I’ve been lucky so far this year: My car windows haven’t yet been broken in a smash-and-grab attempt. (I am probably tempting fate simply by typing that sentence.) But the crime is so common in San Francisco, across the bay from where I live, that it has a street name: bipping. And San Francisco itself, once known fondly as the Cool Gray City of Love, has acquired the less-romantic moniker Bip City.
So what’s a bip? And where does bipping come from?
Not from here:
San Francisco Standard reporter Jonah Owen Lamb tried to decode bipping in a September 18, 2023, story, ”Why Is San Francisco Called Bip City?” The term, if not the practice, may have originated across the bay in Oakland:
The Oakland Police Department has used “bipping” since at least 2017, when a police report made brief mention of the term.
“The ‘Bipping Hammer’ is street slang for a small window breaker tool that is used to easily break the window of a vehicle in order to access the inside of the vehicle or escape to the outside with little force needed,” an Oakland police report from 2019 said.
People commonly use that kind of tool, continued the report, to break into cars because it is “easy to conceal, is discreet, quiet, near effortless, and does not leave any sort of fingerprints.”
The exact origin of the word is unclear. Some say it could reference the relatively silent sound of a window breaking after being hit by one of these tools. Others guess that it may have come from the sound a person makes when throwing a shadow-boxing punch.
English words with the B-vowel-P pattern are often onomatopoetic or nonsensical. Bop (“to strike or hit”) imitates the sound of a punch. The jazz form known as bop is a truncation of bebop, a nonsense word that emerged in early jazz lingo. A boop is a more playful bop, unless it’s the surname of Betty Boop, the 1930s cartoon character inspired by Esther Jones, a Harlem jazz singer known for her baby-talk scat-singing (“boop-oop-a-doop”). Beep is imitative of the sound of a 1920s car horn (the word was first documented in 1927). And then there’s bap, “a small bun or roll,” documented in the British Isles since around 1600. No one knows bap’s origin, but it’s pleasant to imagine the word resembling the sound of floury hands tapping and flapping dough into a round shape.
Back to bipping, then. Urban Dictionary, surprisingly, has been slow on the bip beat. The only entry for Bip City—”just another name for San Francisco”—is dated July 23, 2019. An definition of bippin—”essentially just a smash and grab on cars”—was published on February 4, 2020. Earlier entries for bipping are unrelated to window-smashing. Here’s a definition from 2004: “Well this means to say oneself is retiring to ones own habitual abode.” And here’s one from 2014: “When someone is nagging or annoyingly talking to you.”
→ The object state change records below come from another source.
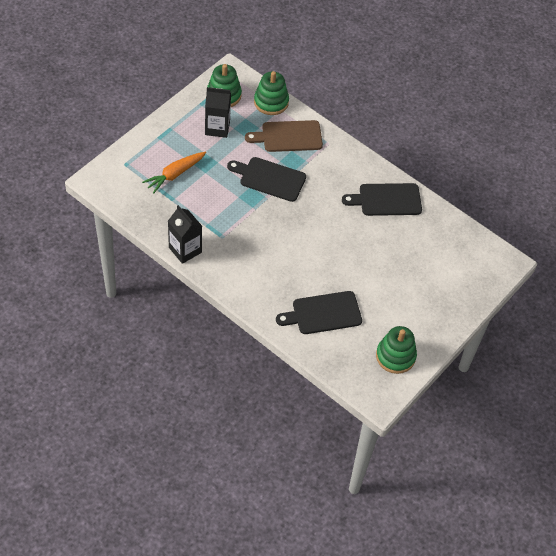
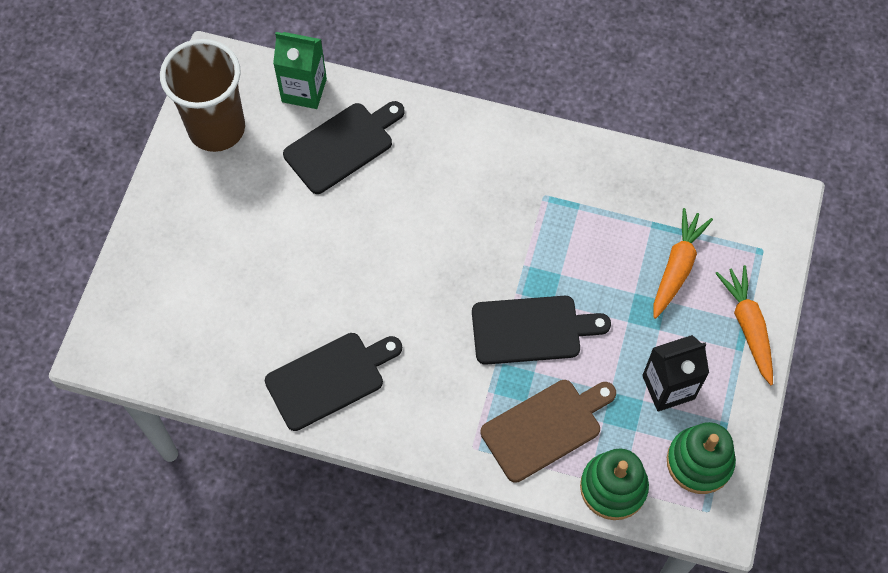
camera: 160 degrees right, 10 degrees up
(159, 135) = (748, 326): none -> orange carrot
(185, 250) = (584, 152): black carton -> none
(331, 357) = (304, 90): none -> green carton
(395, 356) = (217, 128): green stacking toy -> brown cup

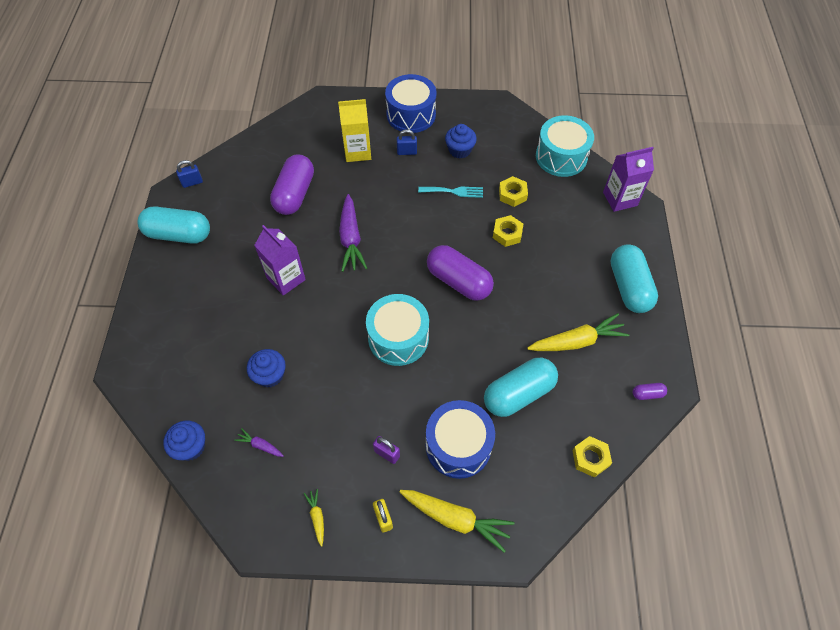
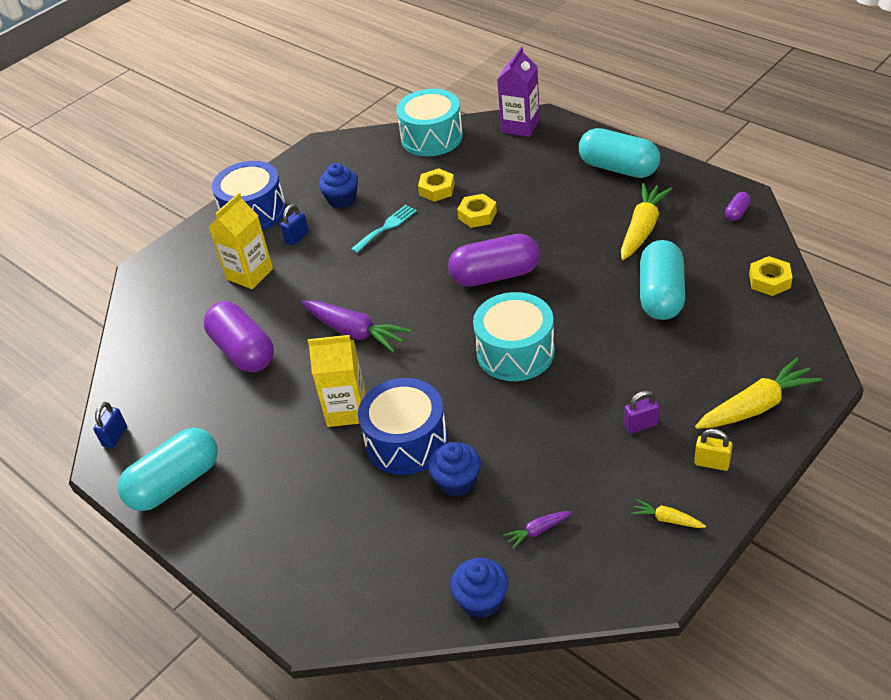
camera: 45 degrees left, 15 degrees down
(286, 279) = (347, 410): purple carton -> yellow carton
(458, 445) = (679, 366): blue drum -> blue drum (406, 441)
Bip City is the title of a song written by Bay Area rapper E-40 (wallet name Earl Stevens) and released in March 2023 by Adrian Marcel. Sample lyric: “Instead of bipping a window / He bipping a bitch / He got oil on his tongue / He talk real slick.” I am not eager to learn more about bitch-bipping.
What to call the omnipresent shards of window glass around broken-into vehicles? There’s a nickname for that, too: San Francisco snow. According to a CBS Bay Area report from June 2021, the term originated with business owners in the Fisherman’s Wharf area.
Do other cities have slang terms for car break-ins? Share your insider knowledge in a comment.
Very interesting, Nancy! I'd point out that "Hackney Diamonds," the forthcoming Rolling Stones album, is named after London slang for broken car windows.
I think 'burp' follows the same pattern, and I'm surprised to learn that it is recent, first showing up in 1932. "Imitative," says the OED. Belch is the much older word, but per Google Ngram burp has been more popular since 2004.
Also: "boop" gets a less playful meaning in the series Shrinking.